Retype the data that follows line by line, exactly, and leave its pictures out.

◆ ◆ ◆ ◆

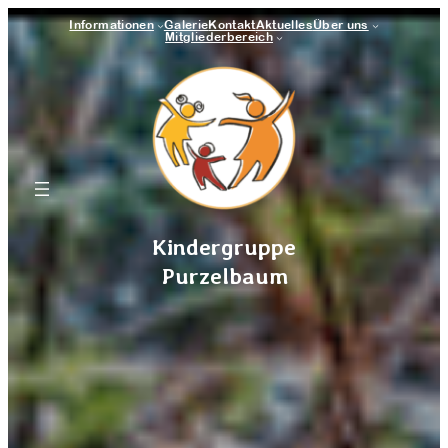
Zum
Inhalt
Informationen
Galerie
Kontakt
Aktuelles
Über uns
springen
Mitgliederbereich
Kindergruppe
Purzelbaum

◆ ◆ ◆ ◆

= Expected answer =
Zum
Inhalt
Informationen
Galerie
Kontakt
Aktuelles
Über uns
springen
Mitgliederbereich
Kindergruppe
Purzelbaum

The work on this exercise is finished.